Examples of the following subtasks are shown in Fig. 1.
Commonsense Reasoning.
====================
Unlike the ScienceQA dataset [32] that requires specialized knowledge, the commonsense refers to the basic knowledge in daily life.
For example, given a photo of a down jacket, asking MLLMs whether it is appropriate to wear the cloth when it is cold (or hot).
These are basic knowledge that humans can judge instantly without complex step-by-step reasoning.
Therefore, we expect MLLMs to perform well in a zero-short setting.
The images are all manually photographed or generated by diffusion models, and the instruction-answer pairs are all manually designed.
There are a total of 70 images and 140 instruction-answer pairs.
Numerical Calculation.
====================
It requires MLLMs to be able to read the arithmetic problem in the image and output the answer in an end to end way, which has been demonstrated in [20].

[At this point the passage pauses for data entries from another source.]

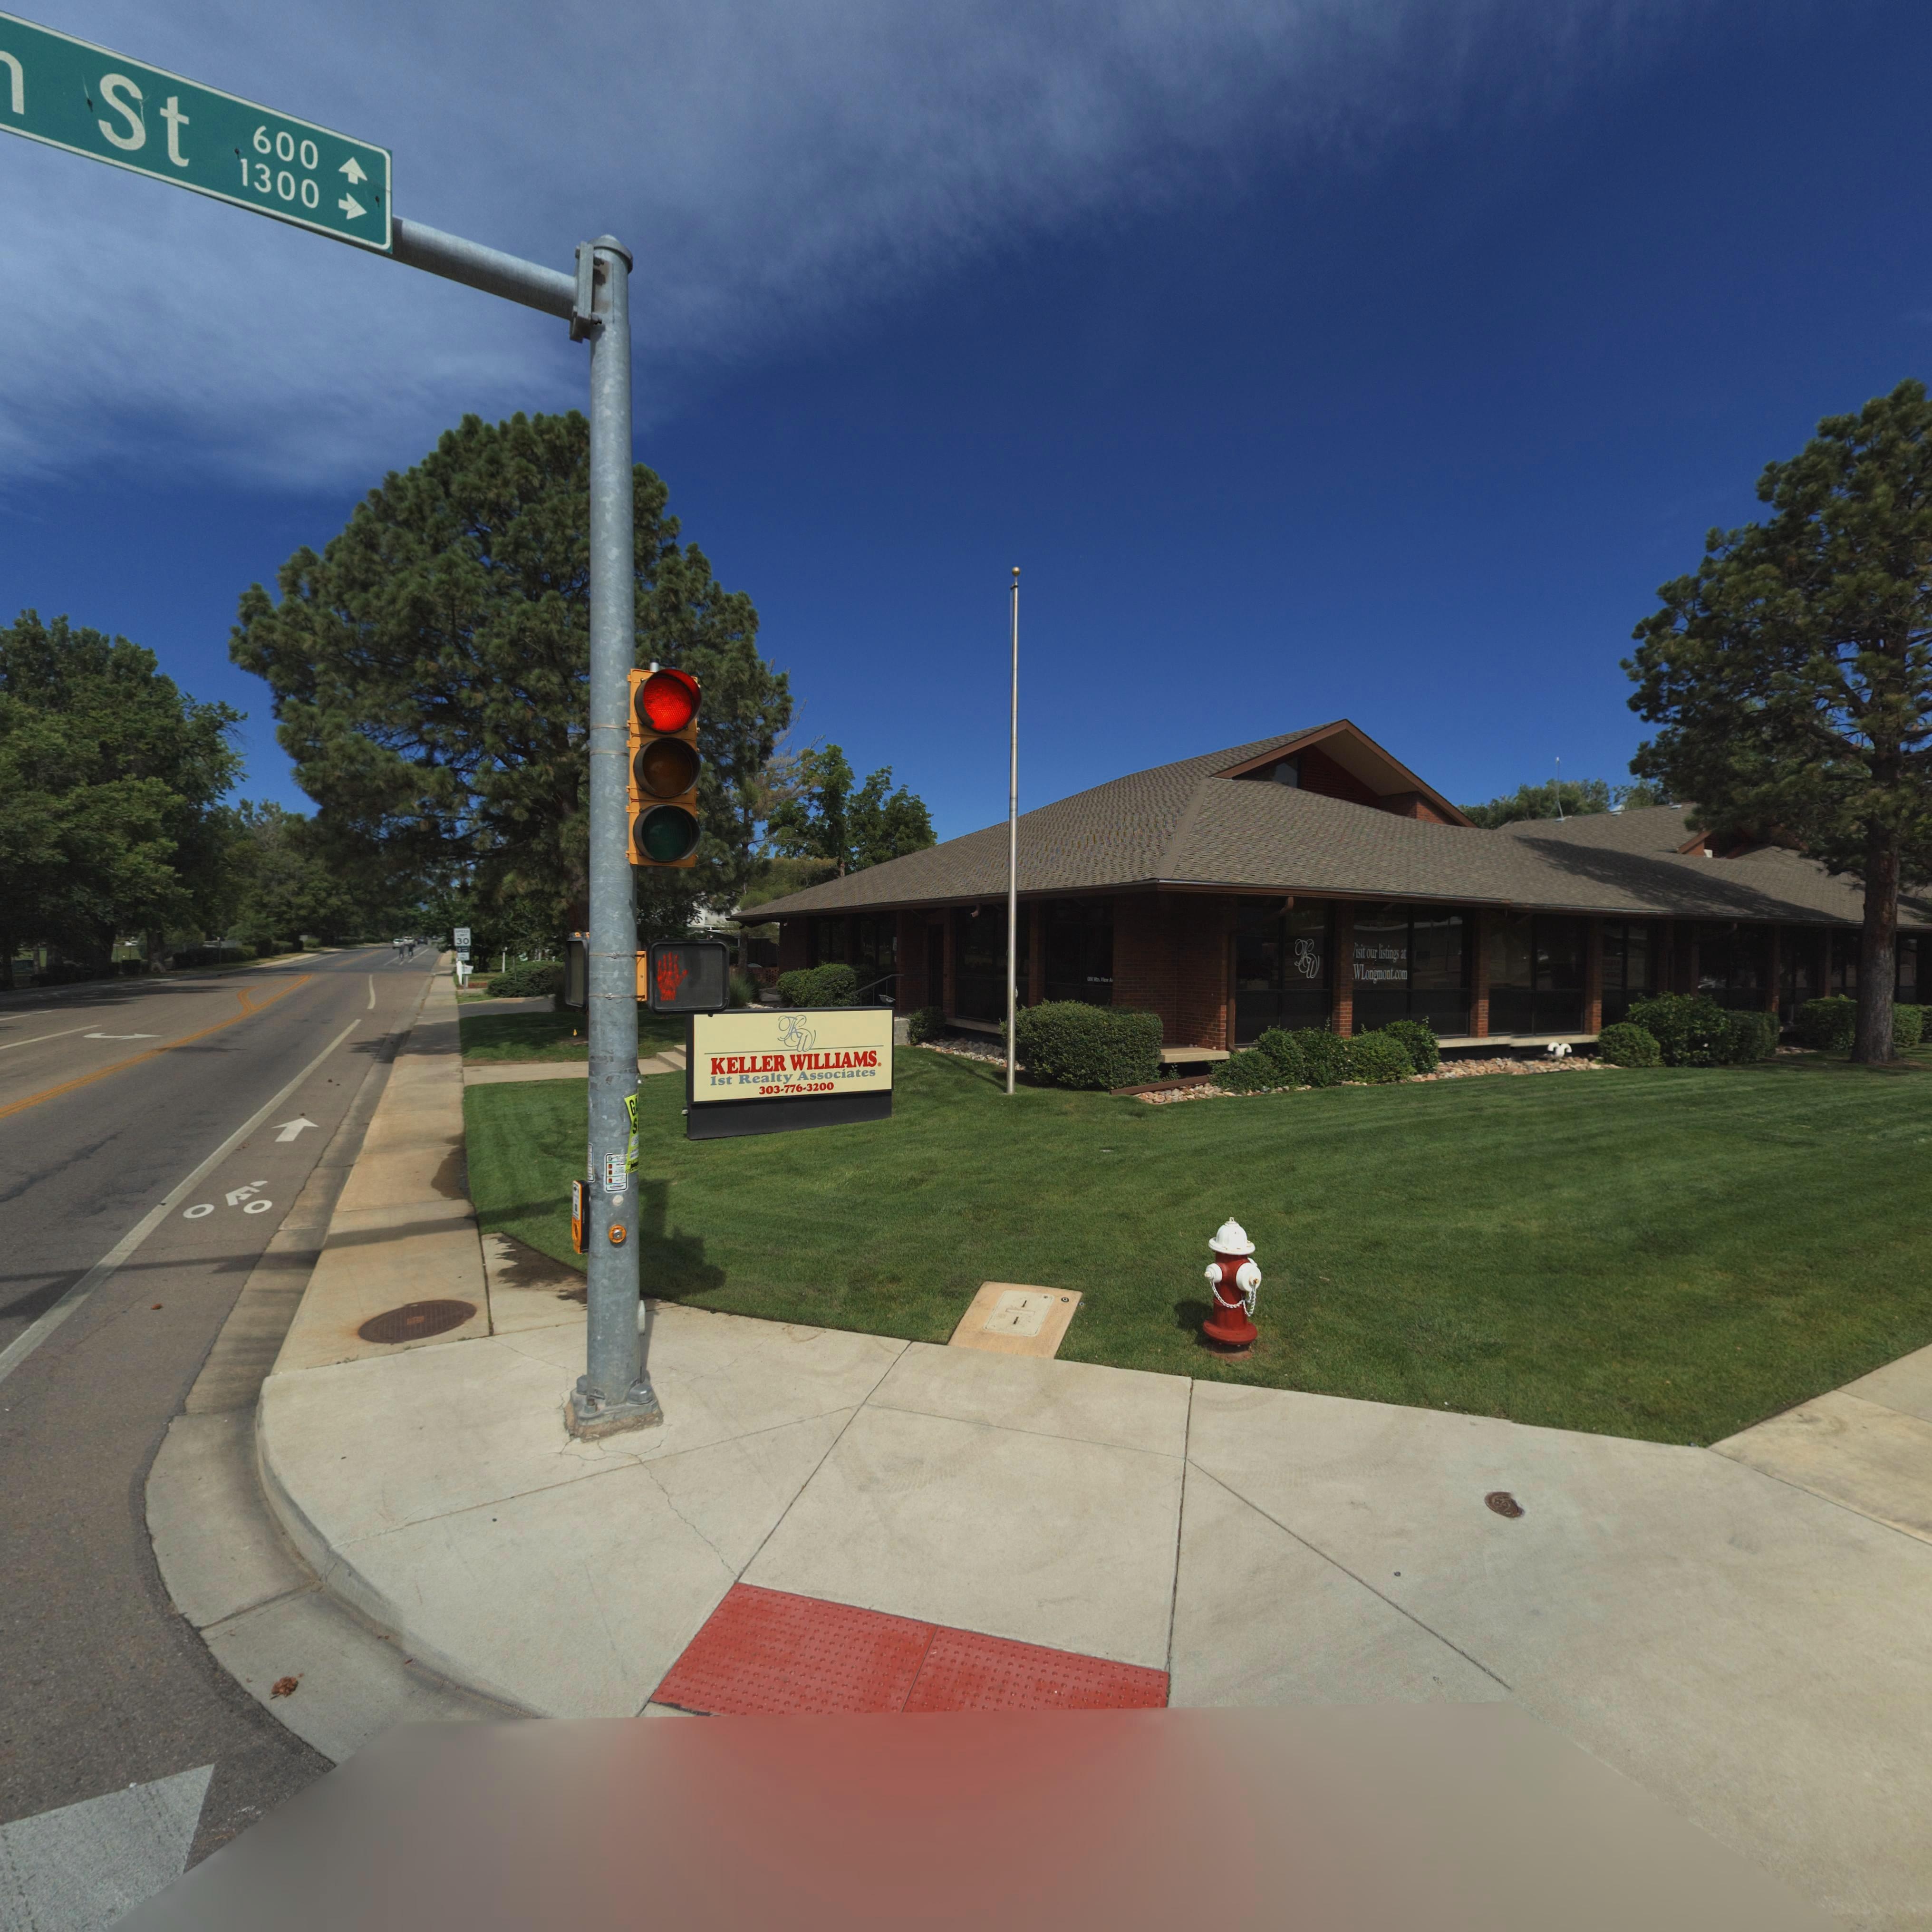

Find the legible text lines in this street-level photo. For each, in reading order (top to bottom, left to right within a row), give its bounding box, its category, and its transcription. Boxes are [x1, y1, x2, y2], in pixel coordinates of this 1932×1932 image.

[97, 71, 189, 167] StreetName: St
[252, 125, 319, 170] StreetNumberRange: 600
[239, 157, 368, 220] StreetNumberRange: 1300->
[1087, 976, 1093, 982] StreetNumber: *0*
[709, 1068, 876, 1086] BusinessName: 1st Realty Associates
[710, 1050, 878, 1075] BusinessName: KELLER WILLIAMS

In this version, we only consider relatively easy arithmetic problems, such as addition and multiplication.
There are 20 images and 40 instruction-answer pairs.
The images are all manually taken, and the instruction-answer pairs are all manually designed.
Text Translation.
====================
Considering that the MLLM [5] supports both English and Chinese, we set the text translation subtask.
It requires MLLMs to translate the Chinese written in an image to the corresponding English.
In this version, we only design basic translation problems, which will be updated according to the development of MLLMs in the future.
The images of this part are all manually taken, and the instruction-answer pairs are all manually designed.
There are a total of 20 images and 40 instruction-answer pairs.
Code Reasoning.
====================
It requires MLLMs to read the code in the images and automatically complete logical operation inside the code.
A similar task that writes website code based on an image has been demonstrated in [59].
The images are all manually taken, and the instruction-answer pairs are all manually designed.
We only set basic code problems in this version. There are in total 20 images and 40 instructionanswer pairs.